>>>
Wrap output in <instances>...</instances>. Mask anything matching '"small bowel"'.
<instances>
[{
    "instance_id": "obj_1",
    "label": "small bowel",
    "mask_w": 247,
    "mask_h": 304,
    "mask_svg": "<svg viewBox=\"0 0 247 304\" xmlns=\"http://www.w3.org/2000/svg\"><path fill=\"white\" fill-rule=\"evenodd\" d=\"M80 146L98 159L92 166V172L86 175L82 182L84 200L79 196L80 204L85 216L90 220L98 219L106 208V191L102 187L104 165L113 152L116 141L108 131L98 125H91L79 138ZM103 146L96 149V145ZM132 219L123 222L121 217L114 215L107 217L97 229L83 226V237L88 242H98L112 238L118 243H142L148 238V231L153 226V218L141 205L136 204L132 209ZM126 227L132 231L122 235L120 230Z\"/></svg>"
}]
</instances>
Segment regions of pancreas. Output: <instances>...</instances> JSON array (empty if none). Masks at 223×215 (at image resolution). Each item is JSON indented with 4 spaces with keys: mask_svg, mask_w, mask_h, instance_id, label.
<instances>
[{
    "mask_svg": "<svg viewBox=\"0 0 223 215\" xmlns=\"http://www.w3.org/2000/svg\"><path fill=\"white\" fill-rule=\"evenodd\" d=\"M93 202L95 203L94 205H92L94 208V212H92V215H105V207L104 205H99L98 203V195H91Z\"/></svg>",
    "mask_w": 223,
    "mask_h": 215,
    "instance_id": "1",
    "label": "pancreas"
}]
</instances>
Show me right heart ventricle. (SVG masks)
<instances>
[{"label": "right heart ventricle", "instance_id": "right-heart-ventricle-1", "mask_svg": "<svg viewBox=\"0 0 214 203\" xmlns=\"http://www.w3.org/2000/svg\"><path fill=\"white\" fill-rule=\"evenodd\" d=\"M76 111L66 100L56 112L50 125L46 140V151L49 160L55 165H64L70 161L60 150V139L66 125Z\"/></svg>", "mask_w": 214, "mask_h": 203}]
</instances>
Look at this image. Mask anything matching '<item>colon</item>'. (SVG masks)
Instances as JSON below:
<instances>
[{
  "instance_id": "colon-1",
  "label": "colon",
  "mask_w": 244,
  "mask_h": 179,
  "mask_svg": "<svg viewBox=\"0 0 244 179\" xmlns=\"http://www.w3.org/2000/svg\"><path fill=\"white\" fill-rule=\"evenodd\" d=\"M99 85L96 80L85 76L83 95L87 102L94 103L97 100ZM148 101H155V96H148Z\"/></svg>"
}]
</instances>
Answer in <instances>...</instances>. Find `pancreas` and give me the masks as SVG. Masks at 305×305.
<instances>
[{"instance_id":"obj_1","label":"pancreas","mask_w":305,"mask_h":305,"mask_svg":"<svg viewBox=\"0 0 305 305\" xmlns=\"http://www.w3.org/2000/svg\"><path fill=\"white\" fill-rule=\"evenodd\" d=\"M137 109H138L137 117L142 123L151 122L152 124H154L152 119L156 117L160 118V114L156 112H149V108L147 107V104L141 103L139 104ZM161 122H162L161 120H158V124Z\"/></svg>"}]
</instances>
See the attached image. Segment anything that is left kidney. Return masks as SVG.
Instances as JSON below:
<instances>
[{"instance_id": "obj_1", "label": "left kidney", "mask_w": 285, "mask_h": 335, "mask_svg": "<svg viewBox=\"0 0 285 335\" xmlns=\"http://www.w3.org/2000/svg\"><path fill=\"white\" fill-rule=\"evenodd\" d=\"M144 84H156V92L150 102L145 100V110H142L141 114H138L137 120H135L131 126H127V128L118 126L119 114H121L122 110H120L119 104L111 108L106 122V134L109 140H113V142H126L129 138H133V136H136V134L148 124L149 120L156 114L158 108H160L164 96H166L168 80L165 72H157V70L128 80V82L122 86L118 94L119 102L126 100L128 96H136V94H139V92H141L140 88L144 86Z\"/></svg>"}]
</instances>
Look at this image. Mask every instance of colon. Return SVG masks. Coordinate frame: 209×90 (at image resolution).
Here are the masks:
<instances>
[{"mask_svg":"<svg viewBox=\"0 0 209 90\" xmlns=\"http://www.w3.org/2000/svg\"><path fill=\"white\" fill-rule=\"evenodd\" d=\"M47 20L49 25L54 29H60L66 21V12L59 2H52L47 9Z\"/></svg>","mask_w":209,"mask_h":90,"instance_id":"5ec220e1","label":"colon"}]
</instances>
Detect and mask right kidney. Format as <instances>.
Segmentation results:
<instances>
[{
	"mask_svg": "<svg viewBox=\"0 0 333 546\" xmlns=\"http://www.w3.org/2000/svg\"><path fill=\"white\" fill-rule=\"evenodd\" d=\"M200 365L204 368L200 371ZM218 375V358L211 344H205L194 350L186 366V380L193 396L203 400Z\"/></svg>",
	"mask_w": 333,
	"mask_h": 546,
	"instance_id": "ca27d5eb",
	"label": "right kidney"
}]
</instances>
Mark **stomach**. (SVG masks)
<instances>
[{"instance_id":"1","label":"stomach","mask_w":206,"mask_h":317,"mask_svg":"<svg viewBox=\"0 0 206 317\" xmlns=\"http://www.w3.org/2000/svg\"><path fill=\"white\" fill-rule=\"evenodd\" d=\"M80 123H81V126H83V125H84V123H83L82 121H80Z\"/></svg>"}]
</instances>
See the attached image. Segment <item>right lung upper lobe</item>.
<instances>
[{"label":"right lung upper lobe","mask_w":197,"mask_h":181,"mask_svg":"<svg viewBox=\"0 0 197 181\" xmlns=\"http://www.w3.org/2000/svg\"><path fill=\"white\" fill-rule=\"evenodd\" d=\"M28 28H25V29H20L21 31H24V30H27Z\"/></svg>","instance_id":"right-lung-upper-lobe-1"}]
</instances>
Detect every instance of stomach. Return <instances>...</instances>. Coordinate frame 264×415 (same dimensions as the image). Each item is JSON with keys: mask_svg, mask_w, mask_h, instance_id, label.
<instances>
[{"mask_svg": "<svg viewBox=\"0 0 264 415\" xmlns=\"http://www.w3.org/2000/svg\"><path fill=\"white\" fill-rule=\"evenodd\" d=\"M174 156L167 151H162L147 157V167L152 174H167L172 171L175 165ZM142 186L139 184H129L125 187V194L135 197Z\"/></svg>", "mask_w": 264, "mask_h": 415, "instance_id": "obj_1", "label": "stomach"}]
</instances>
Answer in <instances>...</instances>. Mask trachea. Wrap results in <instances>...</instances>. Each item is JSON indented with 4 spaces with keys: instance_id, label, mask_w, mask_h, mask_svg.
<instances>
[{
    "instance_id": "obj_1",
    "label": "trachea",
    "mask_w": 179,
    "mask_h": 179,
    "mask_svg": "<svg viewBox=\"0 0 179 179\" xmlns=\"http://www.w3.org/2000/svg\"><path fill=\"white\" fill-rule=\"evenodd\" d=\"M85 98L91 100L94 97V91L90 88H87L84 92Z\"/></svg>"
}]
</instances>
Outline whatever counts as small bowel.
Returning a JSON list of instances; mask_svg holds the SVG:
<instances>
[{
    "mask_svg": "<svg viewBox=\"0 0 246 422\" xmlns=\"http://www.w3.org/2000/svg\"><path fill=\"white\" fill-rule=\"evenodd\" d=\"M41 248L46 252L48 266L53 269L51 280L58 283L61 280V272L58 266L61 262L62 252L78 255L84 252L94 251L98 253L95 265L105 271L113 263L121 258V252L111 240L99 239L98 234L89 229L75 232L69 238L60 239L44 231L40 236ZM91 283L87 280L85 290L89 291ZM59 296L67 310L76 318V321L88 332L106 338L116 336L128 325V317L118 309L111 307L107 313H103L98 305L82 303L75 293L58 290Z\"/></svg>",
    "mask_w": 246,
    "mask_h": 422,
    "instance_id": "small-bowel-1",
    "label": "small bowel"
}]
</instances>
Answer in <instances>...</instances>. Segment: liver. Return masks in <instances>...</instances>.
<<<
EXERCISE: Count the lines in the items above that contain the string "colon". Give only the number.

RESULT: 5